Peace that passes understanding
I was reminded Monday that sometimes as a mom you just have to be strong for your child. You have to be the calm presence to assure them that all is well when they’re crying, even when you feel like crying yourself. There are times that we will cry together in her lifetime, but this week wasn’t one of them.
Within about 20 minutes after she was up for the day, Lexiana began having issues that immediately made me think she was starting to have the same bladder problem I do, interstitial cystitis. I’ve written about this before. Of all the things I could pass on, this is one thing I don’t want to. I pray that it stops with me. I also pray if that’s not God’s will that He’ll help me deal with it. On Monday, He did.
I held her and soothed her. I assured her she was fine. My heart broke and ached. My mind raced back to things from my own childhood with IC. I remembered the gym glasses I sat out of in elementary school because my bladder was hurting. I remembered the slumber parties I went to when a friend’s mom would make sure I got my medicine. I remembered the first 10-speed bicycle I got on the day I had an infection. I got to go for a short ride, but that was all. I wasn’t feeling well enough to go farther. I remembered the parties and showers I went to where I couldn’t have the punch that everyone else was drinking. (This was before bottled water, which is now my solution.) I remembered the numerous doctor’s appointments and how the bathroom smelled at my pediatrician’s office. I remembered the tricks my parents used to do to help make going to the bathroom a little less hard for me.
My childhood wasn’t horrible. It was actually a very good childhood. My bladder didn’t rule my life, but it has always been a present participant in my life and history. Always.
As a mom, there is no part of me that wants to share that with my child. But then a day like Monday happened. I felt like my worst nightmare was coming true. I was worried and scared. I was overwhelmed and sad. Yet, I was never alone. As I was getting ready to take the kiddo to her doctor, I felt God’s presence. He reminded me that He was there. He was in control, just as I’ve asked Him to be, and that I could trust Him. I fully did. I don’t want Lexiana to have IC, but I told God that afternoon that I was going with Him wherever we were going. He’d just have to help me through it.
I was surprised at that, to be honest. I like to think that I have great faith through adversity. I have achieved that during some difficult times in the past, and I’ve struggled with it during other past difficulties.
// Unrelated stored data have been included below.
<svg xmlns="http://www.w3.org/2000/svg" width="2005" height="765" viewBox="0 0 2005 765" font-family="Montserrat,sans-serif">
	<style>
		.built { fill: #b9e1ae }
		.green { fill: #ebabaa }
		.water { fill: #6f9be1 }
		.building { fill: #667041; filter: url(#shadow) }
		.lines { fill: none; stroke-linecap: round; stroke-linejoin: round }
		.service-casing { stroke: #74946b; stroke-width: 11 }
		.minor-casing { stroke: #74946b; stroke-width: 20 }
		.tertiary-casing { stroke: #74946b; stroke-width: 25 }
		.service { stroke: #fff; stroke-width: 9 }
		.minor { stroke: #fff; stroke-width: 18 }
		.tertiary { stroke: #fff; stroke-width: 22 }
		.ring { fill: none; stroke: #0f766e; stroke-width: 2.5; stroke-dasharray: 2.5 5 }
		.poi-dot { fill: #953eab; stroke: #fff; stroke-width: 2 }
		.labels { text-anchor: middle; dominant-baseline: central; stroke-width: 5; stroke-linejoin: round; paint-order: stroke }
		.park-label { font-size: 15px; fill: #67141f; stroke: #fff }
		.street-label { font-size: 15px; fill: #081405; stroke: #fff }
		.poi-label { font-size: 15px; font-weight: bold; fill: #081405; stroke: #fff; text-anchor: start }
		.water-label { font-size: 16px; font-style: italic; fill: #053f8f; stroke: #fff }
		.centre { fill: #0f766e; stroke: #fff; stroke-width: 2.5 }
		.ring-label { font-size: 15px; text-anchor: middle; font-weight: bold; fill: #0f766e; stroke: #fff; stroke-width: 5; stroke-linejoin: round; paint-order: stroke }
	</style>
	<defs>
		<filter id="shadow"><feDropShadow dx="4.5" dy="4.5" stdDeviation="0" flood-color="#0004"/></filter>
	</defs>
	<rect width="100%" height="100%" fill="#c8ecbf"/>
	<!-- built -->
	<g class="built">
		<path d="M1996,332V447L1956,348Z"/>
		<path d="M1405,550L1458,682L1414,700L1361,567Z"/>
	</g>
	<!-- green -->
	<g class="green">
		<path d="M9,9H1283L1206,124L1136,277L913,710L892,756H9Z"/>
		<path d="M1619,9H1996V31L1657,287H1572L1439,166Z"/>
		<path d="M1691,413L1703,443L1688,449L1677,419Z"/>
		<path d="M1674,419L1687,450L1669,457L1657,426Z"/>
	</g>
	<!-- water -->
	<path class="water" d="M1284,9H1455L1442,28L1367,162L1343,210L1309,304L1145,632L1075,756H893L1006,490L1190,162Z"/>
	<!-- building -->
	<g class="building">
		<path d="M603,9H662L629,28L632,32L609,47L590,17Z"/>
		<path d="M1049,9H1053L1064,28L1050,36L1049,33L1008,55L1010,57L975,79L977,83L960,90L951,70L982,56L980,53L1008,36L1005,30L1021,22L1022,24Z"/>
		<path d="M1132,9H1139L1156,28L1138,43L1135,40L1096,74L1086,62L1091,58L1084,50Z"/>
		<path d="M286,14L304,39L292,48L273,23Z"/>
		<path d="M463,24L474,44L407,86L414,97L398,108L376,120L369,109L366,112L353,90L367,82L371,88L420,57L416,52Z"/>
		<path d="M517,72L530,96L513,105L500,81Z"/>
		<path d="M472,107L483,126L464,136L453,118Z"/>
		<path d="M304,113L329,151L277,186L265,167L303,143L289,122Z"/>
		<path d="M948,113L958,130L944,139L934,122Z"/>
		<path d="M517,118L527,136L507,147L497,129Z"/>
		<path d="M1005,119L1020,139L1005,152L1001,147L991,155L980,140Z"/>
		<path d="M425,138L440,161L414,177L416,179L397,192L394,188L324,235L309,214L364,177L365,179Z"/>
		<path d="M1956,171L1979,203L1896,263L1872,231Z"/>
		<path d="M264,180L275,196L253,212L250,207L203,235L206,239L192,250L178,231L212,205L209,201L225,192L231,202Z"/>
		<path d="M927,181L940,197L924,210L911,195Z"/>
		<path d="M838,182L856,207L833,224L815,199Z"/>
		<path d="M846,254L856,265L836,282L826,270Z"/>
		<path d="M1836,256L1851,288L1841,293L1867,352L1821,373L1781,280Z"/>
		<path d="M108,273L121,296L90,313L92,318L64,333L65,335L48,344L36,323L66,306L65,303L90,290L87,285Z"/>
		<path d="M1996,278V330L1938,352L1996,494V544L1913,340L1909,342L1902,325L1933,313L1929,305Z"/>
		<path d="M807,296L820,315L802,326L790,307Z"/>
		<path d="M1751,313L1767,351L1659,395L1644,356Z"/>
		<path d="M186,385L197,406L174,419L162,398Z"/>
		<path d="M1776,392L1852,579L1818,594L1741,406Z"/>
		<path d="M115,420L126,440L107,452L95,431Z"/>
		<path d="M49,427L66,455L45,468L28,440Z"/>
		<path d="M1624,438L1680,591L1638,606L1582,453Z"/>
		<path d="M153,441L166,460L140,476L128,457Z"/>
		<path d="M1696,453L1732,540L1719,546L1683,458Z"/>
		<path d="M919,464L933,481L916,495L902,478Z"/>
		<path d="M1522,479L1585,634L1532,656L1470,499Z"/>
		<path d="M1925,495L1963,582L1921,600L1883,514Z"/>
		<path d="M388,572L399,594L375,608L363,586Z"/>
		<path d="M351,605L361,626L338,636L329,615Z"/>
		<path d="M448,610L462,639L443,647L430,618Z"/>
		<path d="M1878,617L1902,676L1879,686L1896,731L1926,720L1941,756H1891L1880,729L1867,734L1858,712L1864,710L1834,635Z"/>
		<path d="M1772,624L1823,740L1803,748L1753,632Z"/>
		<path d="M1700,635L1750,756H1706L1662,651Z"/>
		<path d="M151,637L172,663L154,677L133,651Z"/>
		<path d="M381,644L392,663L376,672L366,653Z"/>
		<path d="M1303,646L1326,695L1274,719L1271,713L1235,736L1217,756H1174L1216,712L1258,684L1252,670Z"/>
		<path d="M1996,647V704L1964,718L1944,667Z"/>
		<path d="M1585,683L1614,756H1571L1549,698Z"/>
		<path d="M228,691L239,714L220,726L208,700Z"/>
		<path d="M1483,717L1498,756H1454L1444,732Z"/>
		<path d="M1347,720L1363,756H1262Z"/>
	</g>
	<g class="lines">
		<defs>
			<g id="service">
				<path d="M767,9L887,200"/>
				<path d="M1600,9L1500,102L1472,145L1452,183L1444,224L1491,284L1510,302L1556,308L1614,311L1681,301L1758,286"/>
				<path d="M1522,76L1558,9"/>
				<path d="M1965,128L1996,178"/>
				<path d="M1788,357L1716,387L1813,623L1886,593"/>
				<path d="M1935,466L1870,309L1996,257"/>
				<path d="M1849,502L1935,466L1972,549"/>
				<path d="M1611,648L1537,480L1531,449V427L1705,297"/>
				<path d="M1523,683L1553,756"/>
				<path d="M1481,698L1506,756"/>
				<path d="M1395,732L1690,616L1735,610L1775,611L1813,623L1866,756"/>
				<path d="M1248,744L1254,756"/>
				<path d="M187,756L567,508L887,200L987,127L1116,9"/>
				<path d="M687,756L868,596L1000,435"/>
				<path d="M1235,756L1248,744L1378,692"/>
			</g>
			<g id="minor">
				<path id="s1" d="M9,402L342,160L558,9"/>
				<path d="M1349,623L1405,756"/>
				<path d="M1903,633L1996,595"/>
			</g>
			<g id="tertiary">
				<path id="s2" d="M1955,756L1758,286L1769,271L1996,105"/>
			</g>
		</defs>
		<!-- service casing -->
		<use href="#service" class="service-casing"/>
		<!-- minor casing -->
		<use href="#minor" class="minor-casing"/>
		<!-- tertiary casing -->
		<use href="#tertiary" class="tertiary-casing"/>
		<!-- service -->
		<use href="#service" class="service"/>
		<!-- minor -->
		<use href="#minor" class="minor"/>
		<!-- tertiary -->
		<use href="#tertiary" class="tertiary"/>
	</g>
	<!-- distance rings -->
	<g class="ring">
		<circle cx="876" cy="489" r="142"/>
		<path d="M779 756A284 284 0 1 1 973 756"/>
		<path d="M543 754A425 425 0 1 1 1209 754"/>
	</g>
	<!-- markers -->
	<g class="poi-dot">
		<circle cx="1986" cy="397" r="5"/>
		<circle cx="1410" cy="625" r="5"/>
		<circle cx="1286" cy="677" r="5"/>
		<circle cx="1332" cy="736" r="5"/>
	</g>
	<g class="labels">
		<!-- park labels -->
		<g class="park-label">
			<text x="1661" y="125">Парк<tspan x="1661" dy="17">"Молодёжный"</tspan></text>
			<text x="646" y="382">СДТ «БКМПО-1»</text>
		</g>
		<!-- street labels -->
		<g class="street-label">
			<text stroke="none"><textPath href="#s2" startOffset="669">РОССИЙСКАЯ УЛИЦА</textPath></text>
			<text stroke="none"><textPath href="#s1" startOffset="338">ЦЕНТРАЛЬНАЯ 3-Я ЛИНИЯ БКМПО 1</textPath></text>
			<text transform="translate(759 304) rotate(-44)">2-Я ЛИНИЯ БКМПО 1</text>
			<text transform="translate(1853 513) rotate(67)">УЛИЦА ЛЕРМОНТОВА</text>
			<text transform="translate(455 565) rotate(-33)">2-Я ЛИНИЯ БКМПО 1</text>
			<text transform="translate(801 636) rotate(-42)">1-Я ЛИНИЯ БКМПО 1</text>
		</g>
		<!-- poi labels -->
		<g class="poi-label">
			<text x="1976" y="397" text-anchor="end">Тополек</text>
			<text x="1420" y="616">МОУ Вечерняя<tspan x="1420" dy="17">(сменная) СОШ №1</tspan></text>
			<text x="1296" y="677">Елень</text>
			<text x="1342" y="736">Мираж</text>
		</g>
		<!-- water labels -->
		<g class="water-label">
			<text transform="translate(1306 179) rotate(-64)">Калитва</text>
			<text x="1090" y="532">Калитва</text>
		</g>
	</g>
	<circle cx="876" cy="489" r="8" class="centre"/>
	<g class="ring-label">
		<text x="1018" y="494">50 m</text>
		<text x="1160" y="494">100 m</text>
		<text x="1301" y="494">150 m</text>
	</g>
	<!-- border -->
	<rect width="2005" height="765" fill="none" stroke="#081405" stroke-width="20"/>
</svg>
I think it’s the nature of faith. Or perhaps it’s my own shortcomings. I do know that I had a peace on Monday that was not my own. And I am thankful for that.
I was reminded that while I love my daughter so much that I’d give up my own life for hers, He has already given up His life for her. Somehow He loves her more than I do. That’s beyond my comprehension. He wouldn’t forget us. He would be there for us.
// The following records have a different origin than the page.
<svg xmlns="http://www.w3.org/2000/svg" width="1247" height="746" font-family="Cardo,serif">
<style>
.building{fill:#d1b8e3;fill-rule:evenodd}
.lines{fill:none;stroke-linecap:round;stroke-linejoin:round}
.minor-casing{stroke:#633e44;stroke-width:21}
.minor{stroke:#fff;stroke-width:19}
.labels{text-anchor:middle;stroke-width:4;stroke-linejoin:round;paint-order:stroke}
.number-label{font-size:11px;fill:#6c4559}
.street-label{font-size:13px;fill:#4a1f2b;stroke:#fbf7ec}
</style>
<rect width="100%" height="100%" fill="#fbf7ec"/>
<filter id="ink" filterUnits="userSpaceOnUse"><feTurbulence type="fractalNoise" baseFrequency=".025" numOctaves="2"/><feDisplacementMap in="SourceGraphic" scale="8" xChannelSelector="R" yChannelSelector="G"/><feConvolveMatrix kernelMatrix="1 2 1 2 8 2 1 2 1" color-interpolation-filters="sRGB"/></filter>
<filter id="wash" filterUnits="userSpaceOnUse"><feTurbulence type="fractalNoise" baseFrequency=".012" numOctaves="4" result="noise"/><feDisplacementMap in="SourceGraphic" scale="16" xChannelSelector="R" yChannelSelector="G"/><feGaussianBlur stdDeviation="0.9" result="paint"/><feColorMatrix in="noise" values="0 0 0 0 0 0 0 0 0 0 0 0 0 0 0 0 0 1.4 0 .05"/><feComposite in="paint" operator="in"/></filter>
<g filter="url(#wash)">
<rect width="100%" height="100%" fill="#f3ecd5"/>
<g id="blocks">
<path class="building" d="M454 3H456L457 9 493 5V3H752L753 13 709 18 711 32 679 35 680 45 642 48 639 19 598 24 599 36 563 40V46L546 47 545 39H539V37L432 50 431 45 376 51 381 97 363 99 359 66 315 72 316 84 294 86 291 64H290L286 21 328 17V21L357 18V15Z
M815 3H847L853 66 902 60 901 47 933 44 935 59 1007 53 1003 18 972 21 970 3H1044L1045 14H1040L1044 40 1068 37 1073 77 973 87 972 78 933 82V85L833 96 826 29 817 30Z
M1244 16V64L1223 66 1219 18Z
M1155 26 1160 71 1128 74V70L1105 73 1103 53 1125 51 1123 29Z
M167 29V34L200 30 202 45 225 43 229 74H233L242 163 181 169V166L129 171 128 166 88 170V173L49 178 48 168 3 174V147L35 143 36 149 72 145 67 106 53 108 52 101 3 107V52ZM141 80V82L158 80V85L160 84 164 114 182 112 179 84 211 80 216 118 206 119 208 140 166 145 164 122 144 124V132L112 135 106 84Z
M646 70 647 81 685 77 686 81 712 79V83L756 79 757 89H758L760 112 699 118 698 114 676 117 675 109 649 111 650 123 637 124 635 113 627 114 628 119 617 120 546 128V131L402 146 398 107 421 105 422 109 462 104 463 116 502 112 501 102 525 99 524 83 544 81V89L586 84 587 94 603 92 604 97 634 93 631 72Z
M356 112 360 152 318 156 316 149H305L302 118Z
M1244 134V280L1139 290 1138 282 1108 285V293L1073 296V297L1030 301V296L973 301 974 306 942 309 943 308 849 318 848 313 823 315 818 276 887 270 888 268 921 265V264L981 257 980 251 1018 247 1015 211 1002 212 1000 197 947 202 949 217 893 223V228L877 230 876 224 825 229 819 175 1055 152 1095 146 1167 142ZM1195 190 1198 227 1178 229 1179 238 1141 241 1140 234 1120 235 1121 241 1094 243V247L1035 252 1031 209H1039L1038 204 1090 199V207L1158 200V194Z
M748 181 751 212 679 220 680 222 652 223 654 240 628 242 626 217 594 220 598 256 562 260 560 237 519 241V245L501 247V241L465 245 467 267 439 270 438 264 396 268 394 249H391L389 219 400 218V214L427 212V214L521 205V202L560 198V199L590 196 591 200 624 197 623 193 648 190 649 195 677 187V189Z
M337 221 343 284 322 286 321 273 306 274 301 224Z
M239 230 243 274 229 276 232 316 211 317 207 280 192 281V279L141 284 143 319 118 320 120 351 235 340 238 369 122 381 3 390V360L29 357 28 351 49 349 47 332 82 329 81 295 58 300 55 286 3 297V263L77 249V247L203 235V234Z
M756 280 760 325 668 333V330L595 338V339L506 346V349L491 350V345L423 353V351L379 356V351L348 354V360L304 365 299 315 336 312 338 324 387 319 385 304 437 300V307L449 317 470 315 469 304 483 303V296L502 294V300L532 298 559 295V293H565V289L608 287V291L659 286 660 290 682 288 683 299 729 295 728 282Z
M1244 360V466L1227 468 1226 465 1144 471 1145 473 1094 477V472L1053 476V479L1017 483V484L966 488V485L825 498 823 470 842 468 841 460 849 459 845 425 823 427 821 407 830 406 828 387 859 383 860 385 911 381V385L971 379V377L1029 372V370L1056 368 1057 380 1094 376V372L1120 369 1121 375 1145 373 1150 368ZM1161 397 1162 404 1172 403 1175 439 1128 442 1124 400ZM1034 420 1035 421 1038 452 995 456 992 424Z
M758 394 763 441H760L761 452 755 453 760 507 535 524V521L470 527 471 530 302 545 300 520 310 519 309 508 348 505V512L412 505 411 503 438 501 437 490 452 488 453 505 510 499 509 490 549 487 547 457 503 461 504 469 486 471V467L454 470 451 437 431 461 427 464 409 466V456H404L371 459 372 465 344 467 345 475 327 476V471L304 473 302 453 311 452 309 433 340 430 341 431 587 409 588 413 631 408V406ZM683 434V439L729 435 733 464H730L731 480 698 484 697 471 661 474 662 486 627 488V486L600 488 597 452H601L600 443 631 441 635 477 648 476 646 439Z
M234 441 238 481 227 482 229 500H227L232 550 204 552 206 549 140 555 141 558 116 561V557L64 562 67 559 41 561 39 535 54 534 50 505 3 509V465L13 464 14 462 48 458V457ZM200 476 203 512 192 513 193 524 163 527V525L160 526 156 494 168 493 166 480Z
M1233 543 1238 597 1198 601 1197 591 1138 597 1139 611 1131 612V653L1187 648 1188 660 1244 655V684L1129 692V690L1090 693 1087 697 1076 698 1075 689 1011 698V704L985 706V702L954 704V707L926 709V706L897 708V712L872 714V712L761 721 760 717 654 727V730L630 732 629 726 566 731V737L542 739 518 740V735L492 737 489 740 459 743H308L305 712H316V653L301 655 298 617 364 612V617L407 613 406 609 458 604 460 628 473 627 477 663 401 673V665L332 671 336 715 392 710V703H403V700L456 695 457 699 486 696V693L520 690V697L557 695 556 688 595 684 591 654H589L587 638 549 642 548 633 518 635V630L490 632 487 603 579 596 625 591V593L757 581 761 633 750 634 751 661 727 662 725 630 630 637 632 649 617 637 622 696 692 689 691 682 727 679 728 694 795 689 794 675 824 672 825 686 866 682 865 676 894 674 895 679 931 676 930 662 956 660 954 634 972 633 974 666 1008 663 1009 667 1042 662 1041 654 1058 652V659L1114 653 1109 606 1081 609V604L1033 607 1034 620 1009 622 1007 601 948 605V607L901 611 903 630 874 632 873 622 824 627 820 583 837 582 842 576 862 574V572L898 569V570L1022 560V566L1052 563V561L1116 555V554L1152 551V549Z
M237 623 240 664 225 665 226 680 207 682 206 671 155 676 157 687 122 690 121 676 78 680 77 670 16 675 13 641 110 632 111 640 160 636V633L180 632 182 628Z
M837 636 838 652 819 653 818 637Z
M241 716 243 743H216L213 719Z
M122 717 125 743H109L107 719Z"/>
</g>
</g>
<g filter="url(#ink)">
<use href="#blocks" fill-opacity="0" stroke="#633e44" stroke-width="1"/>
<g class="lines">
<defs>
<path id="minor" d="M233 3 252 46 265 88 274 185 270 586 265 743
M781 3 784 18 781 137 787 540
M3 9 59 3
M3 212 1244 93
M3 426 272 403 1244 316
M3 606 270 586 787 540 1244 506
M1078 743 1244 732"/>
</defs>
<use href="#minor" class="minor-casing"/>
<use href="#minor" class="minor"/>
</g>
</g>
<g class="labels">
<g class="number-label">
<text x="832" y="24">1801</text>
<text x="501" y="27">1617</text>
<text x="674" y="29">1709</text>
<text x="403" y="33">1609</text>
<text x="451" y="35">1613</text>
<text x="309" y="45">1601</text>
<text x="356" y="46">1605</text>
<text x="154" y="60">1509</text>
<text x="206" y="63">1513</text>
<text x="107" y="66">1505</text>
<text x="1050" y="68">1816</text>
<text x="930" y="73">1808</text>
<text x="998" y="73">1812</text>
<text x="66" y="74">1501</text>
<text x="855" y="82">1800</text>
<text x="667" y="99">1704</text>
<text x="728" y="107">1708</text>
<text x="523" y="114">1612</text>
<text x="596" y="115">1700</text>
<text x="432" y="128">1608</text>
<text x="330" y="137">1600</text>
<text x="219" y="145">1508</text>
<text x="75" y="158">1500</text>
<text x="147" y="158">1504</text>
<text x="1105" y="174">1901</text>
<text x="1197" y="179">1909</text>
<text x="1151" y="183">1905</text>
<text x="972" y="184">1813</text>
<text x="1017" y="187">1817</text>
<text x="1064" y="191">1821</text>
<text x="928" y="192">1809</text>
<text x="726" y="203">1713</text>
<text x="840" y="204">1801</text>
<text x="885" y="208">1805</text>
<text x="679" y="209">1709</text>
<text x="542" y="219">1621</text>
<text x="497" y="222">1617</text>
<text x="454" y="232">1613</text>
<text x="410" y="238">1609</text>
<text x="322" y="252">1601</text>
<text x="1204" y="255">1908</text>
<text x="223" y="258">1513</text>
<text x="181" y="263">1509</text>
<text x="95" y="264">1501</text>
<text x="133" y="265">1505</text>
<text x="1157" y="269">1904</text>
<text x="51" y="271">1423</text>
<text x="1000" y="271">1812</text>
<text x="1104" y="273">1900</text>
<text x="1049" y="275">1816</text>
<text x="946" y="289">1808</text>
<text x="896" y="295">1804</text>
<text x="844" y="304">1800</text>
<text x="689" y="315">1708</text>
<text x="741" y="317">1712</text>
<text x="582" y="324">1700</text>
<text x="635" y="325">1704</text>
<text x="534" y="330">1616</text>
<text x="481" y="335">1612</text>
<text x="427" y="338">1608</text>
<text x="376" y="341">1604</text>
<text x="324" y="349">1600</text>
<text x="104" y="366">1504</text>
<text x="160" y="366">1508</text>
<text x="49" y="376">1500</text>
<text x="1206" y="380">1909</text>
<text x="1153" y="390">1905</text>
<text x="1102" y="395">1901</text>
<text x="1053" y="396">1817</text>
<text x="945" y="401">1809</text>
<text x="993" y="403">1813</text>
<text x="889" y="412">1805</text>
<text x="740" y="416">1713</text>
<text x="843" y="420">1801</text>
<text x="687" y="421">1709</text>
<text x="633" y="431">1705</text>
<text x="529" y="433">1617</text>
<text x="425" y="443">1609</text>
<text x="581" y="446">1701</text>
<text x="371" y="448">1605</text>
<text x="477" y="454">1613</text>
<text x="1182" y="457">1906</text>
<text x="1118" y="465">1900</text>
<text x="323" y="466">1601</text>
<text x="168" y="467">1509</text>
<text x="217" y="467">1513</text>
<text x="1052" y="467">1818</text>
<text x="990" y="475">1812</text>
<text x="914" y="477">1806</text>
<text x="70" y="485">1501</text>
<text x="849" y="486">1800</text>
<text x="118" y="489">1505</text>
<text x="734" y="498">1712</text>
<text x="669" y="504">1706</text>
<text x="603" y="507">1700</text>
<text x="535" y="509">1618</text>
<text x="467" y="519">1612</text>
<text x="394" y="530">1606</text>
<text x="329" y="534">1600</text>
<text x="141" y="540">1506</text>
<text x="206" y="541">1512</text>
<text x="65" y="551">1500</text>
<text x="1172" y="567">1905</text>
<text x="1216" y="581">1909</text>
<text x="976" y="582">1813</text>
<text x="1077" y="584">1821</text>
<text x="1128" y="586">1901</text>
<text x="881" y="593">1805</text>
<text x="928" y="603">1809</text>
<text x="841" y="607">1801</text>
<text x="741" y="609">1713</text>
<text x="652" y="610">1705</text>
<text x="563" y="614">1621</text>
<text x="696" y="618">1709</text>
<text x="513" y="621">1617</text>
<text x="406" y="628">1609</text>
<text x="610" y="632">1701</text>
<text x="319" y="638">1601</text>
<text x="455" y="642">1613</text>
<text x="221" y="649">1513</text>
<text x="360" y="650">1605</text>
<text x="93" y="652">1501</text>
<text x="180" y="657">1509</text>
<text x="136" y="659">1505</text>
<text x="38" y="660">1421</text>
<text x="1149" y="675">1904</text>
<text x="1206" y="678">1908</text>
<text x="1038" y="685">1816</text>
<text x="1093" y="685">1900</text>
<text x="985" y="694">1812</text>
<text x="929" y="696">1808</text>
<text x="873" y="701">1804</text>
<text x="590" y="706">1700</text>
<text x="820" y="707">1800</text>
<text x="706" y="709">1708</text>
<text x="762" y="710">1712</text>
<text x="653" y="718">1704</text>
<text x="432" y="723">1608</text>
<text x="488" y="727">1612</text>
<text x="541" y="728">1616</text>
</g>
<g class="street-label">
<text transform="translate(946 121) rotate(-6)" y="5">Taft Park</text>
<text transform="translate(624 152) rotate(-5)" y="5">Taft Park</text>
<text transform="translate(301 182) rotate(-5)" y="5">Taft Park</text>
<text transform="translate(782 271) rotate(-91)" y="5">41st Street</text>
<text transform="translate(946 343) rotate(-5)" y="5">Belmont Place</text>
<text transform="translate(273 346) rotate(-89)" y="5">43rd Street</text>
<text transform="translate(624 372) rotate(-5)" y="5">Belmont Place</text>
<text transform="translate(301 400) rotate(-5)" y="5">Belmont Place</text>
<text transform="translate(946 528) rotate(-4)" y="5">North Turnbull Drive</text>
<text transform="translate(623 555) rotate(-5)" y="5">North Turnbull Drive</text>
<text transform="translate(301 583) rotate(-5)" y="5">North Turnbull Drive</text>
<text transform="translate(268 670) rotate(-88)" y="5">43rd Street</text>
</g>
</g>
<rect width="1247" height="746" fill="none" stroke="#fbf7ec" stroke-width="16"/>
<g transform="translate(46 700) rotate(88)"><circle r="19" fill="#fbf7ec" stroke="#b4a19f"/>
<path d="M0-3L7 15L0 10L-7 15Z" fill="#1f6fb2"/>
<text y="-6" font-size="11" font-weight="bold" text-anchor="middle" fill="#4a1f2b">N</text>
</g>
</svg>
For now, it was a false alarm. Yesterday was much better for the kiddo and today is off to a good start. Her bladder is most definitely not ruling her life right now. IC is not attacking her. Hopefully it will stay that way. I know my concern about it won’t ever stop. But, we’ve made it through one incident and survived, faith in tact, God’s peace passing my understanding yet again. I am thankful.
Today we will celebrate. We will dance in the kitchen, we will tickle each other, we will enjoy story time, we will sing songs and we will appreciate our twinkling Christmas tree lights. We will be normal. And it will be perfect and just what this mama needs. Thank you, Jesus!